Following a lengthy discussion, the Court of Appeals reversed:
In conclusion, we hold that the Court of Special Appeals erred when it substituted its judgment for the factual findings and verdict of the jury regarding Officer Austin's excessive use of force, for that of its own, based on its own independent evaluation of the video camera evidence.469 Md. at 28.
However, there is nothing in the Court's majority opinion, or in the concurring opinion (explaining that this Court usurped the jury's fact-finding function), that suggests that the standard for determining excessive force is anything other than that propounded in Graham and adopted by Maryland courts in Richardson, Peaco, Cunningham, and the like.
Blair was a plurality opinion. Three members of the Court of Appeals joined the majority opinion; one member, writing separately, concurred in the result; and three members joined in a dissent.
In considering the factual scenario now before us, we recall the Supreme Court's observation about summary judgment in Scott v. Harris, 550 U.S. 372 (2007):
At the summary judgment stage, facts must be viewed in the light most favorable to the nonmoving party only if there is a "genuine" dispute as to those facts. As we have emphasized, [w]hen the moving party has carried its burden ..., its opponent must do more than simply show that there is some metaphysical doubt as to the material facts[.] Where the record taken as a whole could not lead a rational trier of fact to find for the nonmoving party, there is no genuine issue for trial. The mere existence of some alleged factual dispute between the parties will not defeat an otherwise properly supported motion for summary judgment; the requirement is that there be no genuine issue of material fact. When opposing parties tell two different stories, one of which is blatantly contradicted by the record, so that no reasonable jury could believe it, a court should not adopt that version of the facts for purposes of ruling on a motion for summary judgment.550 U.S. at 380 (first emphasis added) (internal quotations and citations omitted).

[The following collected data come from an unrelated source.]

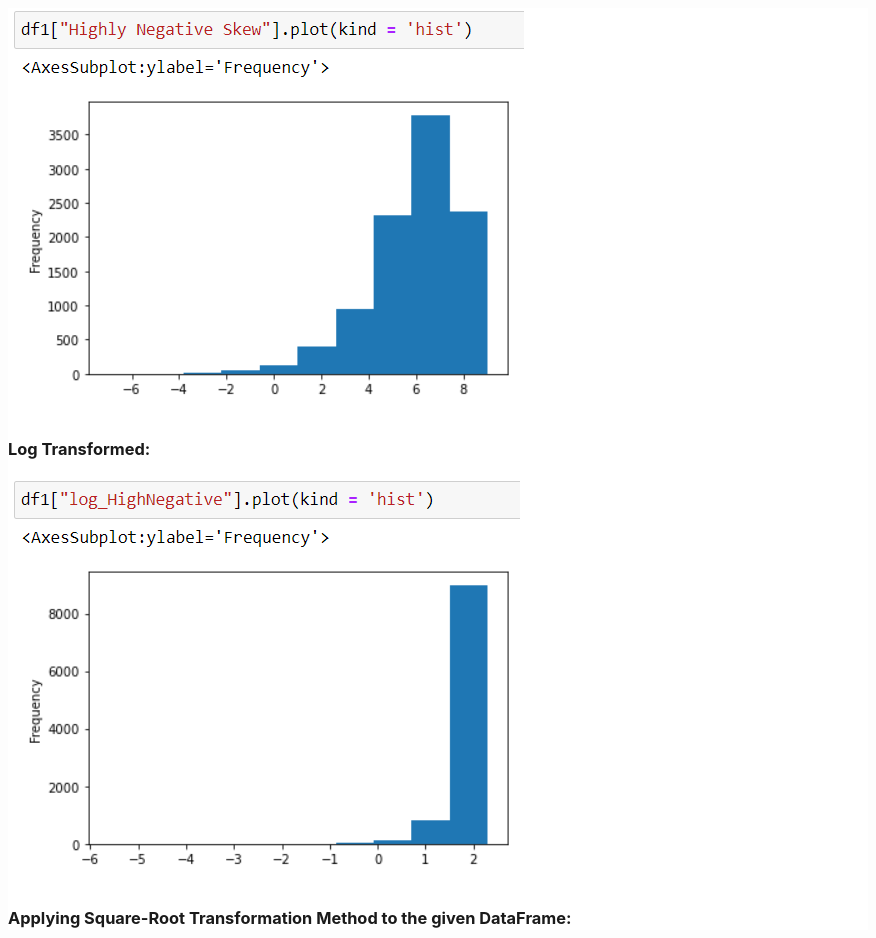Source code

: ![op](./a10.png)
### Log Transformed:
![op](./a11.png)

### Applying Square-Root Transformation Method to the given DataFrame:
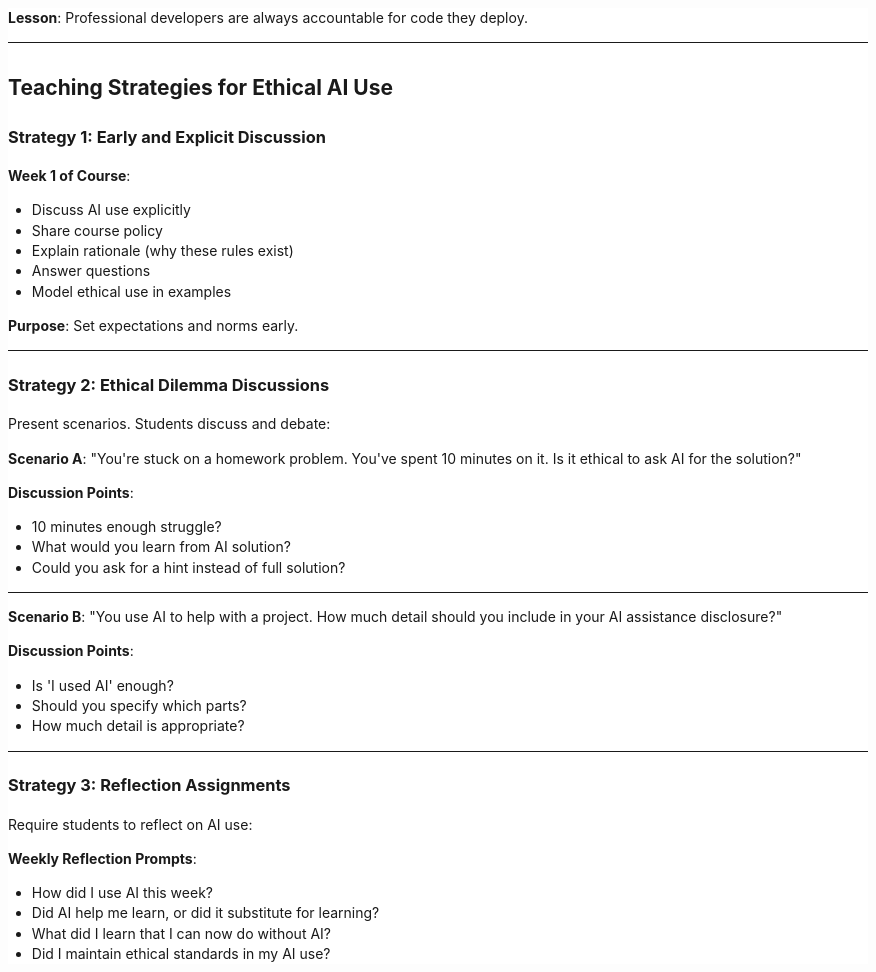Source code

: **Lesson**: Professional developers are always accountable for code they deploy.

---

## Teaching Strategies for Ethical AI Use

### Strategy 1: Early and Explicit Discussion

**Week 1 of Course**:
- Discuss AI use explicitly
- Share course policy
- Explain rationale (why these rules exist)
- Answer questions
- Model ethical use in examples

**Purpose**: Set expectations and norms early.

---

### Strategy 2: Ethical Dilemma Discussions

Present scenarios. Students discuss and debate:

**Scenario A**:
"You're stuck on a homework problem. You've spent 10 minutes on it. Is it ethical to ask AI for the solution?"

**Discussion Points**:
- 10 minutes enough struggle?
- What would you learn from AI solution?
- Could you ask for a hint instead of full solution?

---

**Scenario B**:
"You use AI to help with a project. How much detail should you include in your AI assistance disclosure?"

**Discussion Points**:
- Is 'I used AI' enough?
- Should you specify which parts?
- How much detail is appropriate?

---

### Strategy 3: Reflection Assignments

Require students to reflect on AI use:

**Weekly Reflection Prompts**:
- How did I use AI this week?
- Did AI help me learn, or did it substitute for learning?
- What did I learn that I can now do without AI?
- Did I maintain ethical standards in my AI use?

Before us is a record containing uncontroverted facts of the sequence of events from that morning based solely on the deposition testimony of Cpl. Cox. Despite that fact, appellants, however, contend that "[t]he issue of reasonableness under these facts is a jury question." As we have noted, appellants offer no support for this assertion. To the contrary, appellants limit the scope of "facts" in their argument to the short interaction between Hammond and Cpl. Cox on the stairs. Notably absent is how the entire interaction between Cpl. Cox and Mr. Hammond began, as we described in detail, supra.
Indeed, as the trial court summarized in its reasoning during its oral ruling on the first motion for summary judgment: "Cox is alone pursuing a wanted man, Mr. Hammond[;] Mr. Hammond did flee in the vehicle, exited the vehicle, fled on foot, and threw a door ... at the Officer as Mr. Hammond was trying to gain access to this ... home[,]" then "[w]e have Mr. Hammond, who approaches the Officer, grabs ahold of him in some manner, and tries to swipe the gun away. He's pushed away, and a shot is fired." After the first shot, "when [Hammond] re-approaches the Officer and grabs him again, I don't see how that would do anything but heighten the apprehension of the Officer that something is wrong with this guy."
We find neither error nor abuse of discretion in the trial court's entry of summary judgment.
JUDGMENT OF THE CIRCUIT COURT FOR CECIL COUNTY AFFIRMED; COSTS ASSESSED TO APPELLANTS.